Ce délabrement démocratique, bien qu’en phase d’accélération, ne date pas de cette législature et ne se limite pas à la France, ce qui rend cette tendance plus durable et dévastatrice, tant elle détourne les citoyens de la chose publique et la classe dirigeante de la décence commune. Mais comme l’analyse Tocqueville: «Ce n’est pas toujours en allant de mal en pis que l’on tombe en révolution. Il arrive le plus souvent qu’un peuple qui avait supporté sans se plaindre, et comme s’il ne les sentait pas, les lois les plus accablantes, les rejette violemment dès que le poids s’en allège. Le régime qu’une révolution détruit vaut presque toujours mieux que celui qui l’avait immédiatement précédé, et l’expérience apprend que le moment le plus dangereux pour un mauvais gouvernement est d’ordinaire celui où il commence à se réformer. Il n’y a qu’un grand génie qui puisse sauver un prince qui entreprend de soulager ses sujets après une oppression longue.» Et quand bien même l’oppression fût courte et justifiée, on ne voit pas trace d’un génie qui pourrait sauver le prince, la révolution qu’il appelle de ses voeux - ou qu’il subira - risquant ainsi de ne pas être très favorable à la liberté.

« Tout ce qu’on ôte alors des abus semble mieux découvrir ce qui en reste et rend le sentiment plus cuisant : le mal est devenu moindre, il est vrai, mais la sensibilité est plus vive » (Tocqueville)

«Le mal qu’on souffrait patiemment comme inévitable semble insupportable dès qu’on conçoit l’idée de s’y soustraire. Tout ce qu’on ôte alors des abus semble mieux découvrir ce qui en reste et rend le sentiment plus cuisant: le mal est devenu moindre, il est vrai, mais la sensibilité est plus vive.» poursuit Tocqueville.

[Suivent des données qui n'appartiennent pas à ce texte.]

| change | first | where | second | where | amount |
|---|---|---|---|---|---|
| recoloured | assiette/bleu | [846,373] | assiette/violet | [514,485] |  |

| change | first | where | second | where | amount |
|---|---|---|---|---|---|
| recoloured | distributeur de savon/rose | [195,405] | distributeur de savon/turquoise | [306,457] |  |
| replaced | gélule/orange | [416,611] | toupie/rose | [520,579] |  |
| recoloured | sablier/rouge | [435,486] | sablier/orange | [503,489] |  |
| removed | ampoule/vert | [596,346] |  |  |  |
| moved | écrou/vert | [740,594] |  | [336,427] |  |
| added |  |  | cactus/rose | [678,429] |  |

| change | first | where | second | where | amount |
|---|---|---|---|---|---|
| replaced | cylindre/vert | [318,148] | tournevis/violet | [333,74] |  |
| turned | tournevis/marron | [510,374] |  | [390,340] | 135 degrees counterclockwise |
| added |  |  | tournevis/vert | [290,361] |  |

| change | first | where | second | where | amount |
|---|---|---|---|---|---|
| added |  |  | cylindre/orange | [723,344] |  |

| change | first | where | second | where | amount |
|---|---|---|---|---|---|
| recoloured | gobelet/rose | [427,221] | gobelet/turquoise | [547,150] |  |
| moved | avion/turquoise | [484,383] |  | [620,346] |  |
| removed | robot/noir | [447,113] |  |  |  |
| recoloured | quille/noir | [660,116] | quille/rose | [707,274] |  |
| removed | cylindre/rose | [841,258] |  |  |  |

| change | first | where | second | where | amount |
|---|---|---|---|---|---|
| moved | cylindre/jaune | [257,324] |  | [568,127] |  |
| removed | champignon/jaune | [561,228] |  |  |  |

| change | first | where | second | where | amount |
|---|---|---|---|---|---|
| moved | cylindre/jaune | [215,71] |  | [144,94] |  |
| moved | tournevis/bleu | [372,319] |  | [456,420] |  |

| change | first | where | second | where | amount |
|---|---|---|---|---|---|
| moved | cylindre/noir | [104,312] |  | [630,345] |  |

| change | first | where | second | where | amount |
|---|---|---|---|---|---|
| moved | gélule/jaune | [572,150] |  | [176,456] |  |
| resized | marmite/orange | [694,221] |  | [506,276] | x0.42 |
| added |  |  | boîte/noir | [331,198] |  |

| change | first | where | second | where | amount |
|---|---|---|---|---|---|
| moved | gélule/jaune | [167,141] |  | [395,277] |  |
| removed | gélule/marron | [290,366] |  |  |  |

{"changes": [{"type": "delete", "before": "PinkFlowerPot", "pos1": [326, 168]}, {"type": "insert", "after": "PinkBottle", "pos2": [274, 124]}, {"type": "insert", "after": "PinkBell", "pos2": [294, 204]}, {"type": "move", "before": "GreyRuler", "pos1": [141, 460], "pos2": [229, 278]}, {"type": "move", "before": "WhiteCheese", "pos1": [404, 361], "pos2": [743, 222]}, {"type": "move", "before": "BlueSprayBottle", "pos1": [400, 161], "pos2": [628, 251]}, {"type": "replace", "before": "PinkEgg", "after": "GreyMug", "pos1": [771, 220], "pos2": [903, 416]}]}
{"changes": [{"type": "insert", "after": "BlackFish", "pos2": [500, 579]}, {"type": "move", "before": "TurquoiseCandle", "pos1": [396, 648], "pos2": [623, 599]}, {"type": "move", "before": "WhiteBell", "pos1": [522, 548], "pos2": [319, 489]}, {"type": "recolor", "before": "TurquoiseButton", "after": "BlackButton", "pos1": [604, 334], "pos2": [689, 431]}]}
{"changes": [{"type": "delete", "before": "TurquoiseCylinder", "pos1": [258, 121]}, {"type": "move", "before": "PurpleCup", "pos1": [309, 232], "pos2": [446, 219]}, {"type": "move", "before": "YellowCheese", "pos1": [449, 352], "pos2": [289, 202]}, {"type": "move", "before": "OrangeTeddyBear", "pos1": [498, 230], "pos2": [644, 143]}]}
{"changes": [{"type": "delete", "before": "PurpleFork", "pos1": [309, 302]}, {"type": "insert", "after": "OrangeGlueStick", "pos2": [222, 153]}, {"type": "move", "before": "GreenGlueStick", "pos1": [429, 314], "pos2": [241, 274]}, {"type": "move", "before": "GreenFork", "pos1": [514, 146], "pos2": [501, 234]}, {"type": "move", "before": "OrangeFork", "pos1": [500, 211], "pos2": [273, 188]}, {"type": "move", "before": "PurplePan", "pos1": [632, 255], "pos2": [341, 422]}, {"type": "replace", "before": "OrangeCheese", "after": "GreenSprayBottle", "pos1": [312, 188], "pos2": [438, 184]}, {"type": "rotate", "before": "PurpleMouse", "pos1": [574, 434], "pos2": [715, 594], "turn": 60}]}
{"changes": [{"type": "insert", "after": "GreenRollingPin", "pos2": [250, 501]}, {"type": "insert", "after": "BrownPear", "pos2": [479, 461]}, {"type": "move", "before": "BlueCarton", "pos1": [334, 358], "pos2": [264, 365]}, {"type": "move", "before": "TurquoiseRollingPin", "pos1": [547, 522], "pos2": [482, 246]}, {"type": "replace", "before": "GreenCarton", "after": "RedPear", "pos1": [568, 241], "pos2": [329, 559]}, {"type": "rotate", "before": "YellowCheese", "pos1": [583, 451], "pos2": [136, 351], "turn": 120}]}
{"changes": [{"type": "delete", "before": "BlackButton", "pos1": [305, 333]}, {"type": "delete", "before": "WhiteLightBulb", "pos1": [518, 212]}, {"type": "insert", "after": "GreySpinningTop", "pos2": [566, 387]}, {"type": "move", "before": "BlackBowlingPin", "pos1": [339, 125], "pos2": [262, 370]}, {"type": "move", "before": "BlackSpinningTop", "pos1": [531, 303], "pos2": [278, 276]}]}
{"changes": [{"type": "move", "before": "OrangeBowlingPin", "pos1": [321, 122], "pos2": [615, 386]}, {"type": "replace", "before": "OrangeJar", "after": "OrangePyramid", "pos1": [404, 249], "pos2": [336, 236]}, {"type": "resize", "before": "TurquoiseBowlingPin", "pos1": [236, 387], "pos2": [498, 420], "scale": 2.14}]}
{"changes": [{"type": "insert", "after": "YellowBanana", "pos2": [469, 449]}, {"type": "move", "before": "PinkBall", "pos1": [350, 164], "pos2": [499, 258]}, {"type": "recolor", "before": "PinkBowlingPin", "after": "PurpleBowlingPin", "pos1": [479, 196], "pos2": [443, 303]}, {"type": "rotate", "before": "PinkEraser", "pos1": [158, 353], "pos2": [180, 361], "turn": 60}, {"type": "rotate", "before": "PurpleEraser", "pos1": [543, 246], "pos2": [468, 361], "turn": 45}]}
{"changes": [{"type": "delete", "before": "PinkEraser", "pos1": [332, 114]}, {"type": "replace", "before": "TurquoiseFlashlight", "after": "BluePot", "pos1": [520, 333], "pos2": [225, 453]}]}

Le reflux de la vague du coronavirus, avec le lot de désillusions qu’il dévoile, pourrait ainsi raviver les sensibilités, pour le pire mais aussi possiblement pour le meilleur.

Ce qui achève de souligner d’une part le caractère aussi incertain que dangereux des théories «mondedapresques», et d’autre part l’immense responsabilité, ces prochains mois et années, des dirigeants politiques (pouvoir, opposition, nouveaux visages surgissant sur le devant de la scène) - et des médias - afin de conserver ce qui demeure conservable de notre si malmenée démocratie libérale. Si tant est qu’ils le veuillent et qu’ils le puissent.